During fiscal 2021, in response to the increased economic uncertainties that the impact of the COVID-19 pandemic was expected to have on our business, results of operations, liquidity and capital resources, Legacy IronNet took measures to ensure that we could continue the continuity of our business operations through the use of funding measures which included the PPP loan from the US Small Business Administration pursuant to the CARES Act. The purpose of the loan was for small businesses to keep their workforces employed through the pandemic. Legacy IronNet received loan funds of $5,580 on April 21, 2020. The loan bore interest at 1% and was payable in monthly installments beginning on September 15, 2021. The unsecured loan was evidenced by a promissory note of Legacy IronNet with PNC Bank (the “Lender”). As detailed in Note 3, on August 26, 2021, in conjunction with the Merger, the Company repaid in full all amounts due and terminated all commitments and obligations under the unsecured PPP loan. As of January 31, 2021, the Company had an interest accrual of $44 related to the PPP loan.
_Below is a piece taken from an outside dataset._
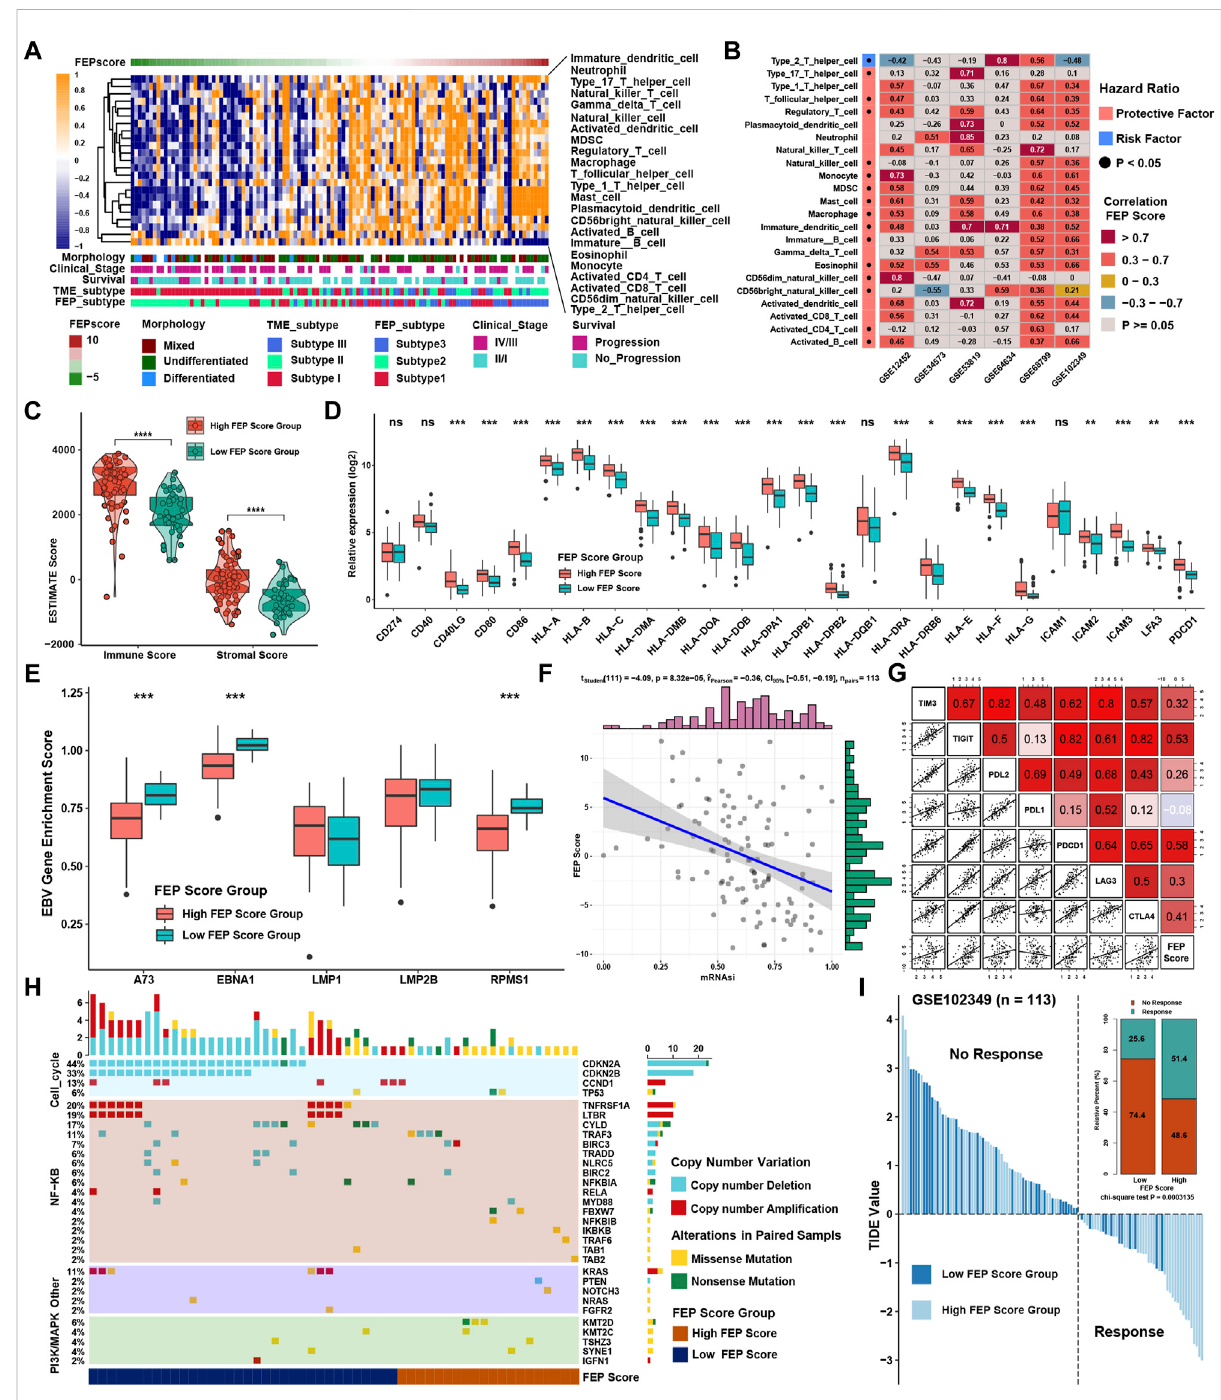
FIGURE 5 Role of FEP score in immunotherapy for NPC. (A) Correlations between FEP score and the immune cell in fi ltrations in NPC using Spearman analysis. Positive and negative correlations were marked with orange and blue, respectively. (B) Correlations between FEP score and TME in fi ltration in six independent NPC datasets using Spearman analysis. (C) ESTIMATE ps. (D) The relative expression of costimulatory, MHC, and adhesion moleculesindifferentFEPscoregroups. (E) EBVgeneenrichmentscorebyGSVAindifferentFEPscoregroups. (F) Correlationanalysisbetween FEP score and mRNAsi using Spearman analysis. (G) Correlation analysis between FEP score and immune checkpoint inhibitors in GSE102349 using Spearman analysis. (H) Somatic copy number variations and mutations in the paired NPC cohort in GSE102349 were shown in different FEP score groups. (I) TIDE value of NPC samples in GSE102349 in different FEP score groups. The chi-square test was used to calculate statistical differences. The asterisks represented p values (* p < 0.05; ** p < 0.01; *** p < 0.001) and ns represented no signi fi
In addition to seeking and receiving the PPP loan under the CARES Act, Legacy IronNet also elected to defer the Company portion of payroll taxes under the CARES Act. Half of the deferred payroll tax from March 1, 2020 through December 31, 2020 was paid on December 31, 2021, with the remaining 50% due on December 31, 2022. The balance of the payroll tax deferral is $689 as of January 31, 2022 and is included in other current liabilities on the consolidated balance sheet.